Pezzo dopo pezzo il marcio sta venendo fuori tutto. Il marcio della cosiddetta P4, quel sistema gelatinoso di poteri forti e oscuri che la procura di Napoli ha cominciato a portare allo scoperto e che fa capo a Luigi Bisignani. Chi è costui? Fino a qualche giorno fa un illustre sconosciuto per i più, eppure un uomo che sembra avere in pugno mezza Italia, vista la lunga lista di politici, ministri, big dell’industria e della finanza, vertici Rai che a lui si rivolgevano per qualsiasi cosa. Fa effetto leggere di come l’ex dg della Rai Mauro Masi lo consultasse intimorito per chiedere aiuto e conforto nella battaglia contro Michele Santoro e Annozero.
Insomma, Bisignani è uno di quelli che muove i fili. Sempre nell’ombra, ma sempre al centro dei più importanti giochi di potere, è diventato negli anni l’eminenza grigia dell’attuale maggioranza di centrodestra. Vicinissimo a Gianni Letta, già iscritto alla P2, ha subito una condanna nell’ambito dell’inchiesta “Mani Pulite” a 2 anni e 8 mesi per aver smistato la maxi-tangente Enimont nelle casse dello Ior; è stato poi indagato nell’inchiesta “Why not” di Luigi de Magistris.
Il breve profilo del personaggio aiuta a capire, almeno in parte, come abbia potuto costruire quella che si sta rivelando una vera e propria ragnatela occulta basata su informazioni riservate, appalti pilotati e scambi di favori, nomine dirigenziali e interventi normativi per alimentare la possibilità di controllo decisionale con la logica del ricatto e del favoreggiamento criminale. In questo modo, per anni, le sorti economiche e politiche dell’Italia sono state decise con i segreti meccanismi dell’affiliazione e della minaccia, influenzando le scelte di aziende pubbliche come Eni, Rai, Finmeccanica, Poligrafico dello Stato e le decisioni di Ministri, Sottosegretari e alti dirigenti statali. Il tutto alle spalle dei cittadini. È un quadro fosco e allarmante, che dipinge una democrazia a rischio e un Paese impantanato nella sottocultura del clientelismo.
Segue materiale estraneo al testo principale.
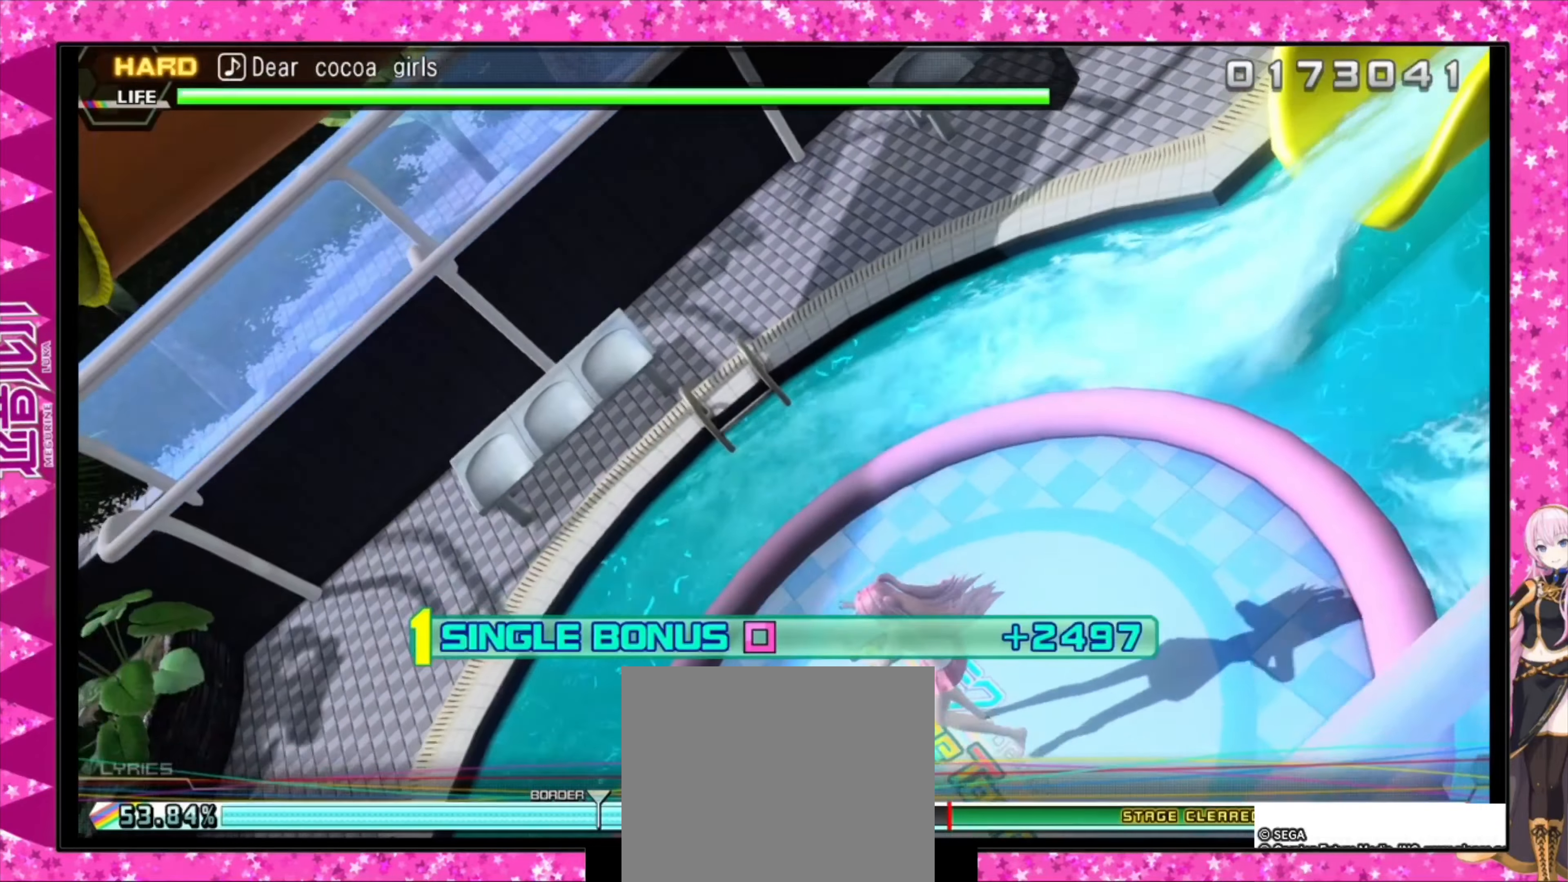
{"buttons": ["DPAD_LEFT"], "events": []}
Un quadro a cui oggi fa da contraltare, in un contrasto solo apparente, il gran raduno della Lega a Pontida. A voler cercare un comune denominatore con la vicenda P4 si può usare la parola ‘squallore’. Lo squallore dello stato maggiore leghista costretto a recitare una parte davanti al suo popolo deluso e arrabbiato, un popolo che quando Bossi ha detto che adesso non si può andare ad elezioni si è messo a fischiare. Fischi pesanti, un messaggio inequivocabile lanciato da gente stanca di essere costretta a stare al gancio di Berlusconi, stanca di essere presa in giro. Invece Bossi questo ha fatto anche oggi, con il finto ultimatum lanciato a Pontida. Chiacchiere buone per fare scena, propaganda senza sostanza subito smontata da Berlusconi e dai reggenti del Pdl. Il governo non farà le riforme, non ritirerà i nostri soldati in missione di guerra, non porterà i Ministeri al Nord. Non farà nulla di quanto chiesto a Pontida. E allora il bluff di Bossi si rivelerà in tutta la sua disarmante pochezza.